S’instruire

Que penser de la formation Blogueur-Pro d’Olivier Roland?

Que penser de la formation Blogueur-Pro d’Olivier Roland?

Je m’aperçois que l’initiative professionnelle d’Olivier Roland fait couler pas mal d’encre, et délie un certain nombre de (mauvaises) langues sur la blogosphère actuellement (cela a même fait l’objet d’une parodie que j’aurais pu trouver critique si au moins elle avait été drôle…).

De quoi on parle?

Olivier écrit un blog, qui démarra sous forme de challenge personnel puis se poursuivit sous forme d’une première formation-coaching « Agir & Réussir » qui consistait à accompagner des gens qui souhaitaient créer leur entreprise. Puis vint la formation (e-learning) « blogueur-pro. »

Olivier, dont j’avais l’image d’un garçon propre et discret a cédé aux sirènes du marketing pour buzzer autour d’un peu de sensationnel, les doigts de pieds en éventail sur une plage, une Piña Colada dans une main et l’autre sur le trackpad d’un ordinateur portable. Entre ça et l’image du blogueur ultra geek dans un bureau sur-équipé (4 écrans pour seulement 2 yeux + un fauteuil que n’aurait pas renié Han Solo dans son Faucon Millenium + une consommation en café équivalente à celle d’une famille colombienne au complet), il y a sans doute un juste milieu.

La « promesse » d’Olivier est de faire de ses élèves des blogueur-pro avec un revenu (je n’ai plus le terme exact, il s’agit sans doute plus précisément de CA) mensuel de 2000€.

Pourquoi j’ai acheté cette formation?

J’ai de par le passé souhaité une rupture avec la vente de mon précédent magasin. Tentatives de reconversion: d’abord dans une activité (paramédicale toujours) d’exercice libéral et fortement rémunératrice (fort heureusement, pas de décision d’installation au terme de mon processus de formation terrain: clairement pas en accord avec mes aspirations), puis dans une activité de marchand de biens (j’y reviendrai dans des billets en préparation).

Actuellement et parce que l’oisiveté ne peut se vivre qu’avec de l’argent (qui a dit qu’on reparlait d’indépendance financière…!?), j’ai replongé pour ouvrir un nouveau commerce. Même constat personnel que l’opérationnel ne m’intéresse pas. Et à nouveau une quête personnelle pour trouver d’autres voies de développement professionnel.

Mon goût pour l’écriture, pour l’échange et pour exposer mes pensées m’ont fait reconsidérer avec sérieux « l’option blog. » Il s’agit surtout pour moi de résoudre une équation à 3 variables: m’épanouir dans mon travail – me libérer de mes contraintes (temps, lieu) – me créer une source de revenus récurrents.

Le matin de l’ouverture de la vente, dans le trajet qui me menait jusqu’à mon magasin, j’ai réfléchi à l’élément déclencheur: le prix.

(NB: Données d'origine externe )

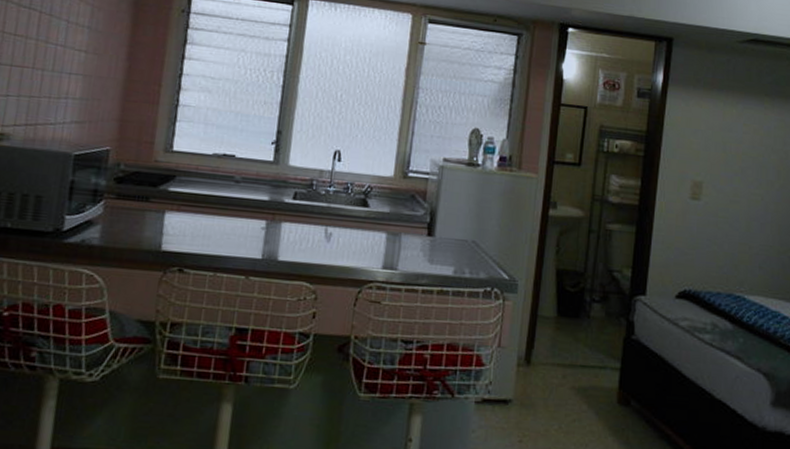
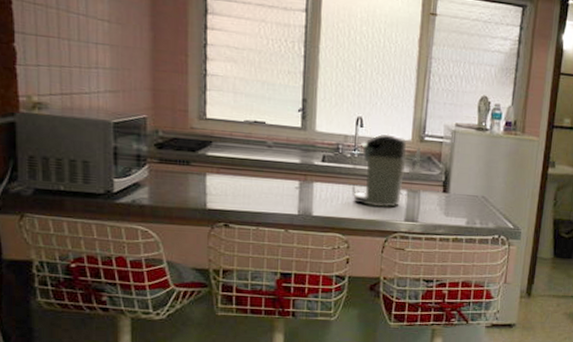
coffee maker: none [325,168,404,253] -> present [353,133,421,208]

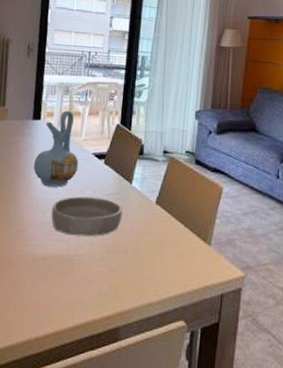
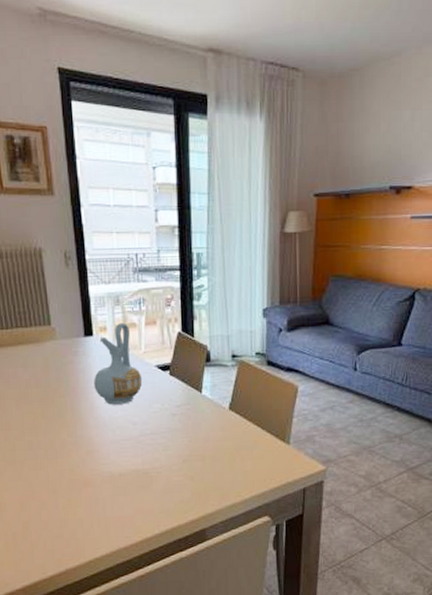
bowl: present [51,196,123,237] -> none [120,410,195,450]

Olivier, avec son super-lancement, avait appâté ses chalands par des bonus offerts aux plus prompts à l’achat. Pas question de procrastiner! Je m’étais fixé un seuil à 2000€, imaginant en mon for intérieur que cette formation serait peut-être limitée dans son nombre de participants (où qu’Olivier eusse des chevilles hyper-enflées comme un certain Marketeur Hexagonal…) et qu’un prix facial de 5000€ ou plus me dissuaderait de facto, ou imaginant à contrario un prix de 300€ pour quelques vidéos vite et mal torchées qui n’amèneraient pas davantage de plus-value à l’ebook. Finalement, j’avais vu juste, preuve que je ne suis pas trop mauvais en fixation de prix (tout entrepreneur se doit de maîtriser cet « Art », au moins pour son business!). J’ai hésité une fraction de seconde, vite balayé par 2 « garanties » percutantes: celle d’un remboursement si l’objectif de gagner 2k€/mois au bout d’un an n’était pas atteinte, et celle du satisfait ou remboursé à l’issue des premiers cours.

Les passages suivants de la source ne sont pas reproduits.